Payments bank: for the informal sector

July 23, 2017 09:38 pm | Updated 10:08 pm IST

 Book lovers using their cards/Paytm for payment during New Delhi World Book Fair at Pragati Maidan, in New Delhi.

Book lovers using their cards/Paytm for payment during New Delhi World Book Fair at Pragati Maidan, in New Delhi.

How is a payments bank different from a commercial bank?

There are two kinds of banking licences that are granted by the Reserve Bank of India - universal bank licence and differentiated bank licence. Payments bank comes under a differentiated bank licence since it cannot offer all the services that a commercial bank offers. In particular, a payments bank cannot lend. It can take deposits upto ₹1 lakh per account and it can issue debit cards but not credit cards. Commercial banks in India like State Bank of India or ICICI Bank, do not have any such restrictions.

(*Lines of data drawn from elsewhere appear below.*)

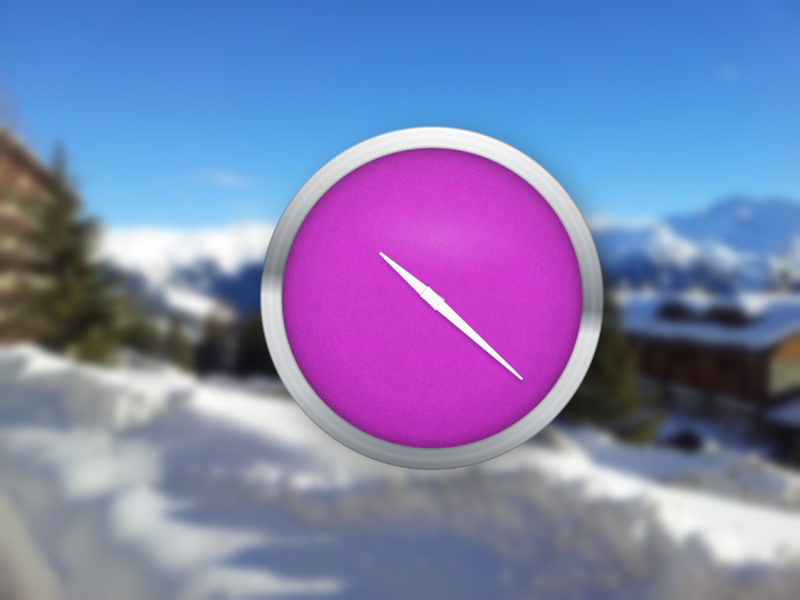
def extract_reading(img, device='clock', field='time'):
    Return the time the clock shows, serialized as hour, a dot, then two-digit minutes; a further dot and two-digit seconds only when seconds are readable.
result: 10.22
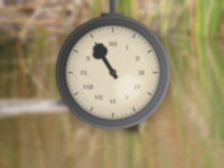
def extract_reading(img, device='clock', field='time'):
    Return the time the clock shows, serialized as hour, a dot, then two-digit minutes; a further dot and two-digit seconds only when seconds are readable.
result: 10.55
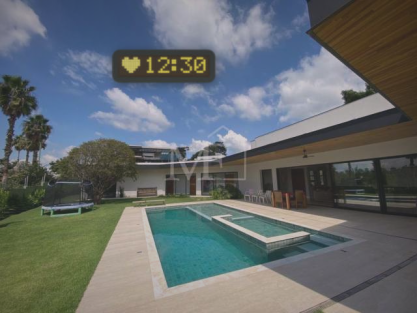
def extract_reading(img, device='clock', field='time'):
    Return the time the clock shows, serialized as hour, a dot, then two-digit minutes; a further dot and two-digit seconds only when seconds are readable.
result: 12.30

What is the objective of a payments bank?

The main objective is to further financial inclusion by providing small savings accounts and payments/remittance services to migrant labour workforce, low income households, small businesses and other unorganised sector entities.

Besides remittance, can payments bank undertake any other activity?

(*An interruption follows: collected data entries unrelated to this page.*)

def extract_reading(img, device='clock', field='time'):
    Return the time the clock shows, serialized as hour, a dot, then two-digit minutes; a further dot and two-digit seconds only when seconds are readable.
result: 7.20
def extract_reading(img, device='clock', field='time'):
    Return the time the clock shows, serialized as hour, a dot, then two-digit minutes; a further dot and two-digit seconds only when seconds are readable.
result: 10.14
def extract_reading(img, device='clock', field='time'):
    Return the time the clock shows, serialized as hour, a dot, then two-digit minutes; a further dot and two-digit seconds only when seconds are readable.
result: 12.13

A payments bank can work as a business correspondent (BC) of another bank. They can also distribute simple financial products like mutual fund units and insurance products.

How many payments banks have commenced operations?

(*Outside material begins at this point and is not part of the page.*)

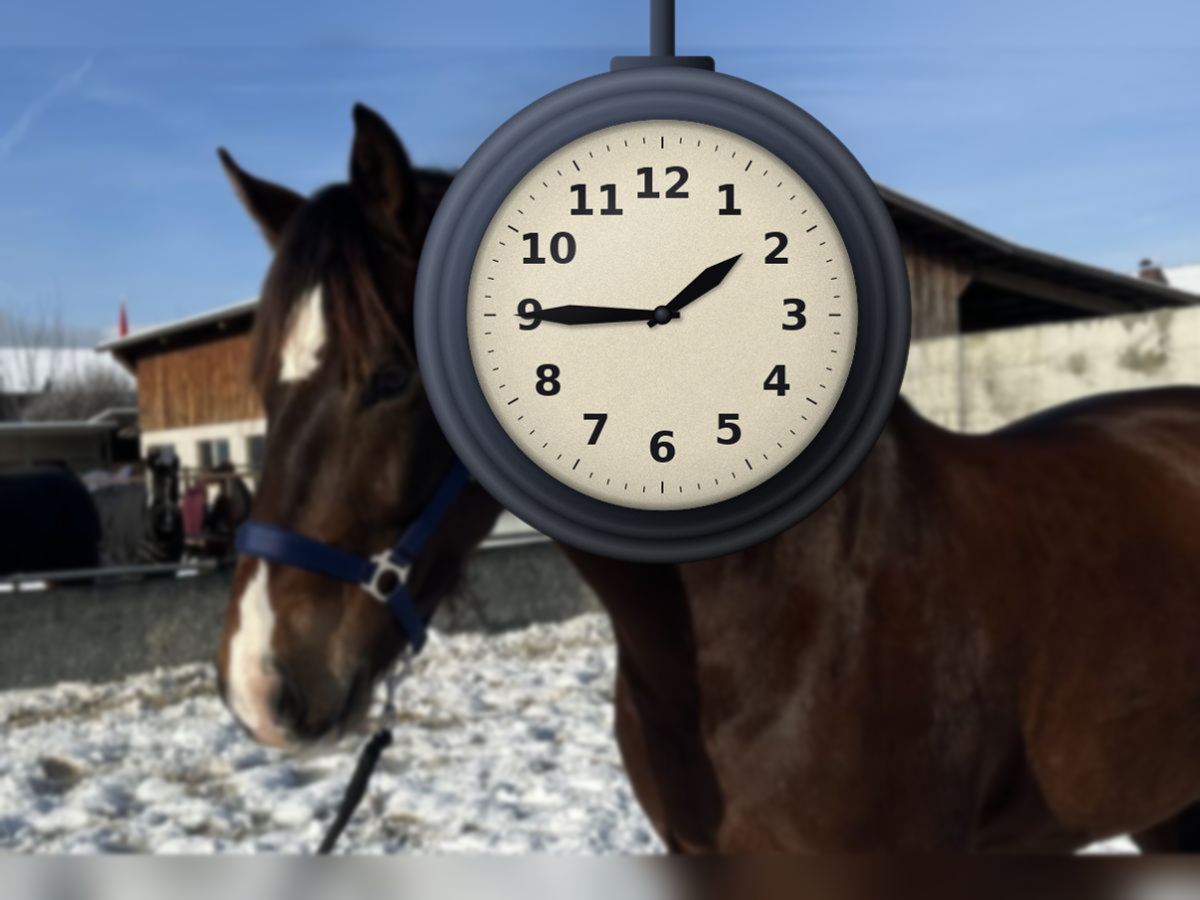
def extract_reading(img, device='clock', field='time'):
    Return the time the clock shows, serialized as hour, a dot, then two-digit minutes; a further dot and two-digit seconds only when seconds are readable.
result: 1.45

Out of the 11 entities that received in-principle licence for opening payments bank, 7 entities received the final licence. Four payments banks have started operations — Airtel Payments Bank, India Post Payments Bank, Paytm Payments Bank and Fino Payments Bank.

What is the minimum capital requirement for a payments bank?

RBI has mandated the minimum paid-up equity capital for payments bank at ₹100 crore.

Where can a payments bank deploy its deposits?

Apart from maintaining Cash Reserve Ratio (CRR), these entities have to invest a minimum 75% of demand deposit balances in Statutory Liquidity Ratio (SLR)-eligible government securities or treasury bills with maturity of up to one year and hold a maximum of 25% in current and time/fixed deposits with other commercial banks for operational purposes and liquidity management.

Who all are eligible to set up a payments bank?

RBI permits non-bank Prepaid Payment Instrument (PPI) issuers, individuals and professionals, non-banking finance companies (NBFCs), corporate business correspondents (BCs), mobile telephone companies, super market chains, companies, real sector cooperatives that are owned and controlled by residents and public sector entities to apply for a payments bank licence. Setting up of a joint venture by a promoter with an existing commercial bank is also allowed.

Can a promoter apply for a payments bank licence now?

No. However, RBI has said it intends to use the learning from the current licencing round to appropriately revise the guidelines and move to giving licences more regularly, that is, virtually “on tap”.